## Tu tarea
Según el extracto, ¿qué premio buscaba el grupo de amigos que se le concediera a Adolfo Pacheco Anillo?

## Extracto
++++++++++

Por Iván Sanes

Durante todos los años de ejercicio público que llevó, una de las emociones que nunca olvidaré, por los siglos de los siglos, fue el haber conocido de cerca al gran juglar de los Montes de María, Adolfo Pacheco Anillo, con quien mantuve un estrecho lazo de amistad y una empatía que muy pocas veces había sentido con otras personas.

 

Acercarme a él y a su distinguida familia, observar de cerca esa maravillosa manera de contar sus anécdotas, de narrar su cotidianidad, de explorar en lo sencillo su pequeño mundo y volverlo universal, y esa jugosa disponibilidad para encontrar la alegría hasta en lo más trivial.

 

Tuve el placer de estar muy cerca suyo en los últimos años de su vida, y en compañía de varios amigos emprendimos una gesta que no obtuvo su objetivo final que era el de lograr que se le concediera el premio Vida y Obra de Mincultura (de manera absurda no apoyado por un bolivarense que hizo parte del jurado), pero, a cambio, lo que sí conseguí fue estrechar una cadena irrompible de sentimiento con la que considero fue y será la máxima figura del folclor de este Bolívar Grande y maravilloso.

++++++++++

## Datos guardados
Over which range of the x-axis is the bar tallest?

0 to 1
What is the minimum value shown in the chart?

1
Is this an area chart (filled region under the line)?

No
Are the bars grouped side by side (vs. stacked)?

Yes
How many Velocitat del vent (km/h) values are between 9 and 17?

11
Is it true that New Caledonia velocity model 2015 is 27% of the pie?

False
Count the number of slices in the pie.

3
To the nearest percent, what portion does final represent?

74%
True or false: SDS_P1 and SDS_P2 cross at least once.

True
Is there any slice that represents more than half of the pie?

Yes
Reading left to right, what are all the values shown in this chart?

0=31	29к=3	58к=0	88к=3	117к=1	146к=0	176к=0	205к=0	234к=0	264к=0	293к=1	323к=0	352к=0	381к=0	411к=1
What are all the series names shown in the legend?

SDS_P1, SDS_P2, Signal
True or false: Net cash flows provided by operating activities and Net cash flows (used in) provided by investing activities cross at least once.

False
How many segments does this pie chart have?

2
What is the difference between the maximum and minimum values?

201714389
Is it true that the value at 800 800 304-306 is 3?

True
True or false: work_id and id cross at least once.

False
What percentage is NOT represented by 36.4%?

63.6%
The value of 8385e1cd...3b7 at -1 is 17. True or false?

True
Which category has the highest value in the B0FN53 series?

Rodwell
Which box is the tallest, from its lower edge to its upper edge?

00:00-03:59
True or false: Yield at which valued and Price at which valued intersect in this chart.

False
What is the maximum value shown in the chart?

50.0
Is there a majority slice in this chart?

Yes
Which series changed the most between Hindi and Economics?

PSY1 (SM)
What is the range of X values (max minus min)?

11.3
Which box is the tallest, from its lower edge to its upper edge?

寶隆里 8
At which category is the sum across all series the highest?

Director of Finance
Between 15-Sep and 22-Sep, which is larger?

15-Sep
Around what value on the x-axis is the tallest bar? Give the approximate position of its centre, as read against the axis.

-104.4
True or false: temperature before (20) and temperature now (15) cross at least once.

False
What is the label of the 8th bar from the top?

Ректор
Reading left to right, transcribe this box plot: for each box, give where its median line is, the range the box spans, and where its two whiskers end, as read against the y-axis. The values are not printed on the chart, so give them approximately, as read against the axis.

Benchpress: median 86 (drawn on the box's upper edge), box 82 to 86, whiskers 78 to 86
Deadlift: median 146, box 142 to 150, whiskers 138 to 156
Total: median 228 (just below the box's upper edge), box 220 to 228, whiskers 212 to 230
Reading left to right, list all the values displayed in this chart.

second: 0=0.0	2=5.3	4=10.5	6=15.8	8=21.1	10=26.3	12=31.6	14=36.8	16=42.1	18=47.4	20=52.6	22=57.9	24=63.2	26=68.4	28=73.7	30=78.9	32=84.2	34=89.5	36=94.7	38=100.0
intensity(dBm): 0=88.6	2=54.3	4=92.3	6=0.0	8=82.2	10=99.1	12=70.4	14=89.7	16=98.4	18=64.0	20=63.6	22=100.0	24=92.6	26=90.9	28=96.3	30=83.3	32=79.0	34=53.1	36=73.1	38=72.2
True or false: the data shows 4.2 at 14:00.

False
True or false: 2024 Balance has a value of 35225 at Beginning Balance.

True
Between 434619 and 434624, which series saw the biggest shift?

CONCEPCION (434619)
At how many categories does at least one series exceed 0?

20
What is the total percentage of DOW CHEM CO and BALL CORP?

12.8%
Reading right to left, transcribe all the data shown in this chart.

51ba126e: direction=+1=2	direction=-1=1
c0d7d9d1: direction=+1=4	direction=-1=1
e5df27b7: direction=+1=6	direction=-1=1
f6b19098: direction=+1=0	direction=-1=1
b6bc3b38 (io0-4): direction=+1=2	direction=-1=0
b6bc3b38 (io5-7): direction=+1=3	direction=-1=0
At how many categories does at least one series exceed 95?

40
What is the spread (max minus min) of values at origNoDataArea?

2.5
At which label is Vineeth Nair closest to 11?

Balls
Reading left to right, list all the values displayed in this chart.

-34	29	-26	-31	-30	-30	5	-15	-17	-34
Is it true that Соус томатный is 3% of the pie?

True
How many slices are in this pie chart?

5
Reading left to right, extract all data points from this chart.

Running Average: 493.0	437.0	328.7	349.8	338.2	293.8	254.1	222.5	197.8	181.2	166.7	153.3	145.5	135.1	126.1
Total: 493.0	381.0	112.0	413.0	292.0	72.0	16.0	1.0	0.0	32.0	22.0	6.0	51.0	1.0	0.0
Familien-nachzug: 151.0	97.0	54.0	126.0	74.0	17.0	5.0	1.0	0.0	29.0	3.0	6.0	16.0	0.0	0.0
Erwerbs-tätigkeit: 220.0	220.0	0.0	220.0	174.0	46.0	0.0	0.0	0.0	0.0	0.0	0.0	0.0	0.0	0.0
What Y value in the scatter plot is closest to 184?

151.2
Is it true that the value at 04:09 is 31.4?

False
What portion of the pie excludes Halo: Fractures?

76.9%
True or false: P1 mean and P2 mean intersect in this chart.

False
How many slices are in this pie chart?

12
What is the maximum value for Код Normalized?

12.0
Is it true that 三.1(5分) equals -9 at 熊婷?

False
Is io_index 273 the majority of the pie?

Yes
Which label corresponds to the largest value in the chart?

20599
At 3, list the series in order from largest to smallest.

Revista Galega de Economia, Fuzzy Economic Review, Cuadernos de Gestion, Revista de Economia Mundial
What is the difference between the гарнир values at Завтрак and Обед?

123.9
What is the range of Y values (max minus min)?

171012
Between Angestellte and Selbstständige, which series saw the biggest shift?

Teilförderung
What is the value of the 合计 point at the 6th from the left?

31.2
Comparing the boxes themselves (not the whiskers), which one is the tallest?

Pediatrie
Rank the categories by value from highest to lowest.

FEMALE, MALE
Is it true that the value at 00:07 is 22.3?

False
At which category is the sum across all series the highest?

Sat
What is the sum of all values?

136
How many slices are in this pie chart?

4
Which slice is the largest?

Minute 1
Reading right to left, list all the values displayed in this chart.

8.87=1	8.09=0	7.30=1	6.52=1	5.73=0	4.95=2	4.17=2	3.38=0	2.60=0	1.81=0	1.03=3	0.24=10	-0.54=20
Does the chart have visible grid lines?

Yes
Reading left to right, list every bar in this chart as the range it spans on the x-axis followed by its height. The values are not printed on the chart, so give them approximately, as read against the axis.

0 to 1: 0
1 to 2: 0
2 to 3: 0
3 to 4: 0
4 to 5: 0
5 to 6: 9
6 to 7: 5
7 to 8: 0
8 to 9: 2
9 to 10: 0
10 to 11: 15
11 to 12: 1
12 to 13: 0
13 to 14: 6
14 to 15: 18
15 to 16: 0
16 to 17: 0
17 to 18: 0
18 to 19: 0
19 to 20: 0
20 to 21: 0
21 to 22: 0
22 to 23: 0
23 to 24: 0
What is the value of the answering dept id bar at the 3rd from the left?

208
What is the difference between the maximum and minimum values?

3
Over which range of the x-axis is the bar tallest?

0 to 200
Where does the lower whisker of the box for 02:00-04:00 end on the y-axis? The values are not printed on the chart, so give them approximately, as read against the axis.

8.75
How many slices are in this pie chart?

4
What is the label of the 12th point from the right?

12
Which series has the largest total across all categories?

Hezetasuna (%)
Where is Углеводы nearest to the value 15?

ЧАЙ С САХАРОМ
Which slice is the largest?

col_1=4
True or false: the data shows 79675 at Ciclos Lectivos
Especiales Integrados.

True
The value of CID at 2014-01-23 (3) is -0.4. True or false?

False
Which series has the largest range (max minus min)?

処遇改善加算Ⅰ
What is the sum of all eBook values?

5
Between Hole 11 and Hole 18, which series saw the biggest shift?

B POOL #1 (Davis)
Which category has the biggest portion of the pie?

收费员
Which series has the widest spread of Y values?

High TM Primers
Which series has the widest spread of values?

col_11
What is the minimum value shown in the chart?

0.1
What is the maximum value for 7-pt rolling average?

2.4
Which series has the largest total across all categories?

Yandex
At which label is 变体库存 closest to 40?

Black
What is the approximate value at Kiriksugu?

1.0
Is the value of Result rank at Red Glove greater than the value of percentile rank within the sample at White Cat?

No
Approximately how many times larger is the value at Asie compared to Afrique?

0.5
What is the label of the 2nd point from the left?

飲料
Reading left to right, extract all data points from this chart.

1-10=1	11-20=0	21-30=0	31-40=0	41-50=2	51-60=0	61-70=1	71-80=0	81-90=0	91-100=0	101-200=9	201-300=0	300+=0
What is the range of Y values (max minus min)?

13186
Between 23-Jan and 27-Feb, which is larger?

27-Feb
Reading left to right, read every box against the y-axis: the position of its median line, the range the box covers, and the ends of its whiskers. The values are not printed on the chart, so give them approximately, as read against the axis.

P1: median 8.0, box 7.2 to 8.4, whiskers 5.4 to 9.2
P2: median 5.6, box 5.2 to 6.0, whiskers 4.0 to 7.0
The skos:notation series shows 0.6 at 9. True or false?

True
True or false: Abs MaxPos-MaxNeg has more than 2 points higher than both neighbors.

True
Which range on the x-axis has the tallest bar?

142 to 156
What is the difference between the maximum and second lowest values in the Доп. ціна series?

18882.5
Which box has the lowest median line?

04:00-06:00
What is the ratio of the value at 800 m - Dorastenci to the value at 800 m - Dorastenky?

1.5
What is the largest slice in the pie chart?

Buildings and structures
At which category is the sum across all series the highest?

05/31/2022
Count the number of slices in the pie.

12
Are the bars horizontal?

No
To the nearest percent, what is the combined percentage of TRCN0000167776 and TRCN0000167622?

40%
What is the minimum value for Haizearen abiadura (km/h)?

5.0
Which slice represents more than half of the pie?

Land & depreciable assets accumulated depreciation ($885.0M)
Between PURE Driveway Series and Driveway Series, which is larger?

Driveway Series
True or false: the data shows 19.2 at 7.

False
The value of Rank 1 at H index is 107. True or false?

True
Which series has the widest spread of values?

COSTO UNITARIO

++++++++++

## Respuesta
El premio Vida y Obra de Mincultura.